» Directions for this task:
Report how many lines of these entries hold the string "Also"; reply with the number alone.

» Given entries:
[Start of section]

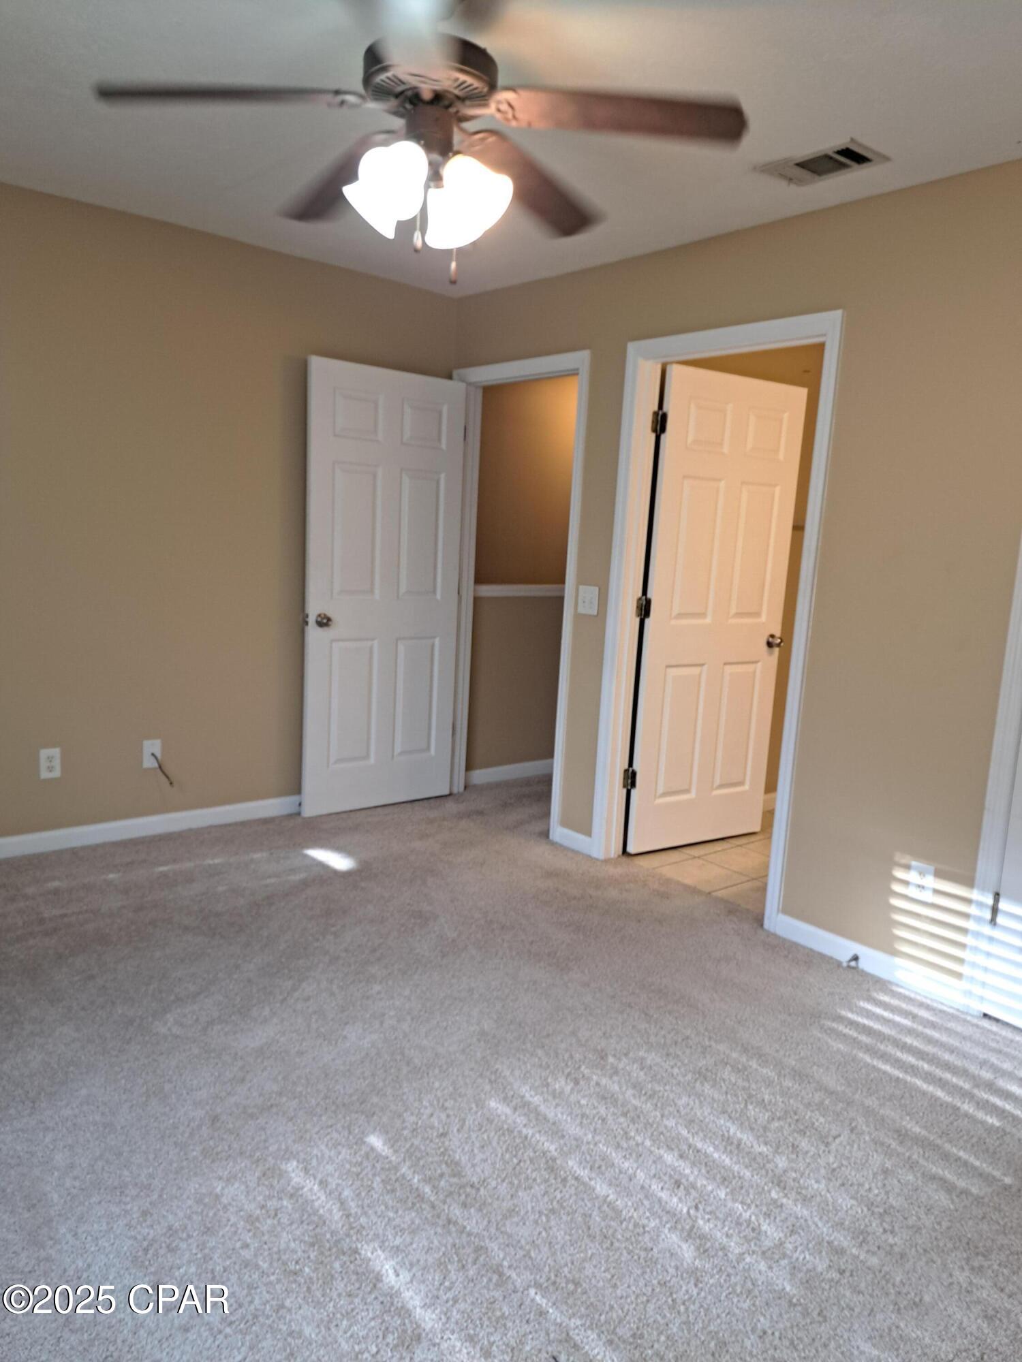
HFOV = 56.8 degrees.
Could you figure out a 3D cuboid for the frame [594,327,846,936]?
[{"bbox_3d":[0.747,-0.221,3.554,0.130,2.099,0.932,-5,12,-40],"label":"frame"}]

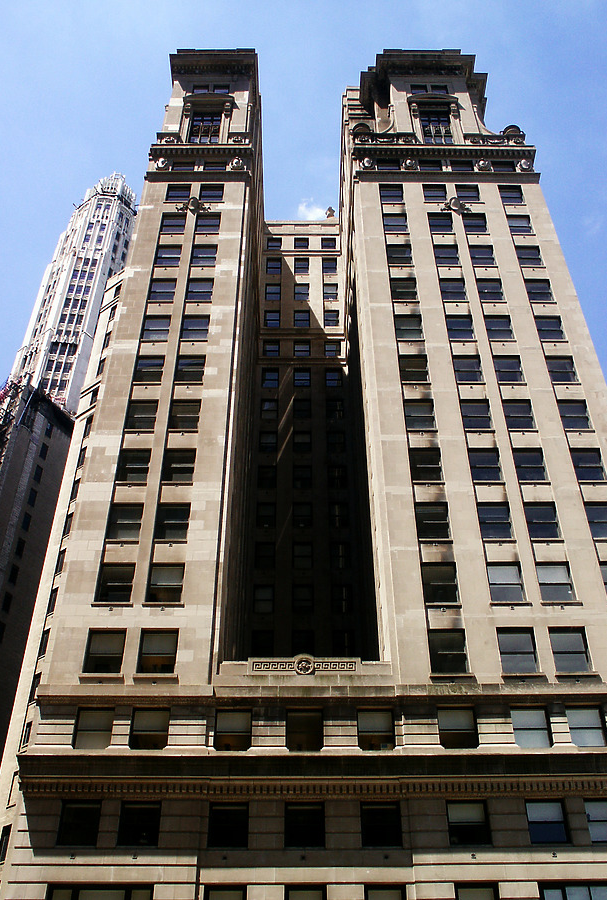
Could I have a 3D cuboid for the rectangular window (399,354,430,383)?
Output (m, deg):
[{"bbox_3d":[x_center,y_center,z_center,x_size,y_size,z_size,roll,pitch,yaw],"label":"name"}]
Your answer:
[{"bbox_3d":[6.097,-4.402,49.864,1.573,2.111,0.200,0,-42,0],"label":"rectangular window"}]

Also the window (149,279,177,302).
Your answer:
[{"bbox_3d":[-8.415,-9.497,54.376,1.576,2.089,0.200,0,-42,0],"label":"window"}]

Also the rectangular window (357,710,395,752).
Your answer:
[{"bbox_3d":[2.939,11.340,36.568,1.471,1.760,0.200,0,-42,0],"label":"rectangular window"}]

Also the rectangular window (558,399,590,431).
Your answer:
[{"bbox_3d":[14.258,-1.799,47.989,1.492,2.109,0.200,0,-42,0],"label":"rectangular window"}]

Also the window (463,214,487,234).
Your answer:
[{"bbox_3d":[11.255,-14.776,59.637,1.492,2.109,0.200,0,-42,0],"label":"window"}]

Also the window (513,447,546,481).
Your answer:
[{"bbox_3d":[11.477,0.809,45.893,1.512,2.131,0.200,0,-42,0],"label":"window"}]

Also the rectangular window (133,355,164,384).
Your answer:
[{"bbox_3d":[-8.440,-4.404,50.218,1.492,2.109,0.200,0,-42,0],"label":"rectangular window"}]

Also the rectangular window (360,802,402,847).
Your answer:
[{"bbox_3d":[2.914,14.106,34.077,1.461,1.597,0.200,0,-42,0],"label":"rectangular window"}]

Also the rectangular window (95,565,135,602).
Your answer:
[{"bbox_3d":[-8.690,6.171,42.063,1.580,2.200,0.250,0,-42,0],"label":"rectangular window"}]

[End of section]

» Answer area:
8